Now that we have set up our seed data, we can run dotnet ef migrations add AddedSeedData which will generate a lot of SQL INSERT statements to process your data. Go ahead and run dotnet ef database update to put the fake data in your database!

The final result will look something like this:

Results of a SQL query showing the generated products

The final products

Results of a SQL query showing the generated categories

The final categories

If you want to remove the seed data, simply remove the HasData() calls and create a new migration!

Alternatives

Seed data without migrations

Some might say that using migrations for seed data is a bad idea, because it will also be deployed to your production database. Some also prefer to keep their migrations “pure” and only let them contain database schema changes. These are valid points!

You might wonder how seed data is used in those cases. A common approach is to have the seed data in a .sql file in the repository in which the fake data is stored and inserted into the database. A team member can then run these commands on their local database.

But how can you get that fake data a SQL file? Well, EF Core has a feature for this called dotnet ef migrations script. You can use this in your terminal to create a sql script of all of your migrations so this can be deployed on a database.
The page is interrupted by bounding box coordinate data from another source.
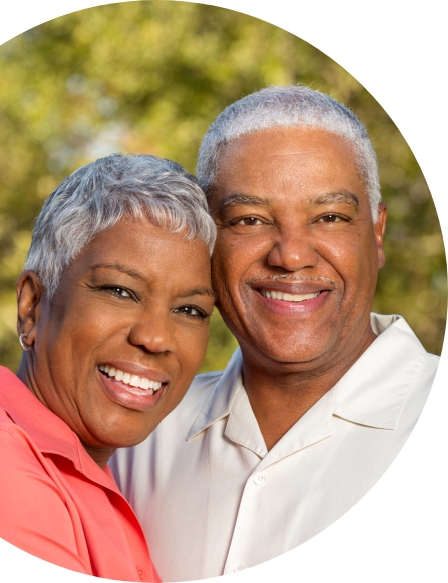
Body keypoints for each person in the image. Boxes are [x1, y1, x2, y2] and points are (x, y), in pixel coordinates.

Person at [110, 86, 440, 581]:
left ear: (376, 232)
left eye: (328, 217)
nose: (290, 255)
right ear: (207, 240)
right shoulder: (137, 435)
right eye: (250, 219)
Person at [0, 154, 217, 581]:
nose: (156, 338)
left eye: (189, 309)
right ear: (32, 306)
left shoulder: (92, 479)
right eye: (120, 291)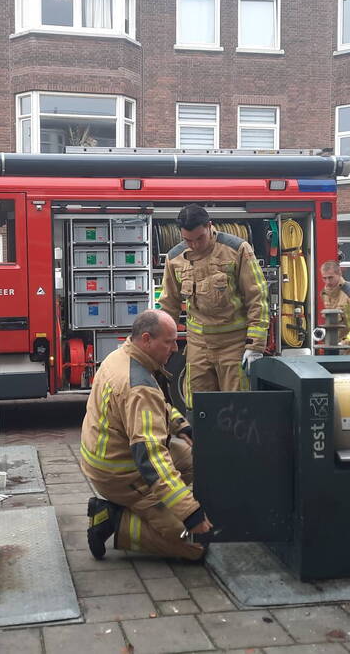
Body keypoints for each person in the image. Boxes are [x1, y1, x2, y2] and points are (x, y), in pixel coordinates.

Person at [82, 309, 213, 561]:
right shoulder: (138, 386)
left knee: (198, 458)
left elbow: (155, 407)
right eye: (169, 341)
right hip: (122, 475)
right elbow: (152, 461)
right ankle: (112, 518)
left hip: (108, 459)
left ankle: (156, 507)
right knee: (196, 545)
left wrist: (181, 426)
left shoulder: (122, 356)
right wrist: (191, 514)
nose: (175, 348)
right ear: (146, 339)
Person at [158, 204, 269, 407]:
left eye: (199, 238)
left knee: (238, 408)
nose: (194, 245)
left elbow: (257, 298)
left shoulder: (237, 249)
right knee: (199, 407)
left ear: (210, 226)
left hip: (234, 346)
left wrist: (255, 347)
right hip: (198, 346)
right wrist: (162, 346)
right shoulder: (174, 258)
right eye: (187, 240)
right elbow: (168, 306)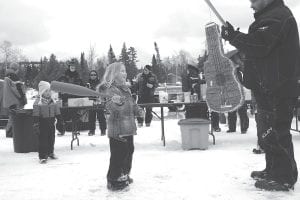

You can use this by following these steps:

  • Set up seed data like you saw in this blog post

  • Generate a new migration with dotnet ef migrations add SeedData

    • The name doesn’t matter because we will be removing the migration again
  • Use dotnet ef migrations script -o seed_data.sql

  • Now you can open that file in your favorite text editor and simply remove everything except for the SQL code that is part of your seed data migration.

    • A short example of what the final result could look like:

      BEGIN TRANSACTION;
      GO
      
      IF EXISTS (SELECT * FROM [sys].[identity_columns] WHERE [name] IN (N'Id', N'CreationDate', N'Name') AND [object_id] = OBJECT_ID(N'[Product]'))
          SET IDENTITY_INSERT [Product] ON;
      INSERT INTO [Product] ([Id], [CreationDate], [Name])
      VALUES (1, '2023-10-25T06:30:07.5920852+01:00', N'Gorgeous Wooden Shoes'),
      (2, '2024-01-11T04:15:43.8510278+01:00', N'Licensed Cotton Keyboard'), 
      -- .... The rest of the Products would be inserted here (in batches)
      
      -- .... Other entities like ProductCategory would be inserted here
      COMMIT;
      GO
      
  • Now run dotnet ef migrations remove to remove the migration you just created

Now, I’m not saying that this idea is perfect. I get the irony of still using migrations to generate seed data even though the goal was to avoid migrations. If you have a good suggestion for this problem, let me know in the comments below!

Finishing up

I hope you learned something new today and that you will start using Bogus for all of your data seeding needs. If you want to learn more, take a look at some blog posts mentioned in the Bogus GitHub repository.

And don’t forget: if you enjoy using Bogus, consider supporting the project by donating and/or contributing!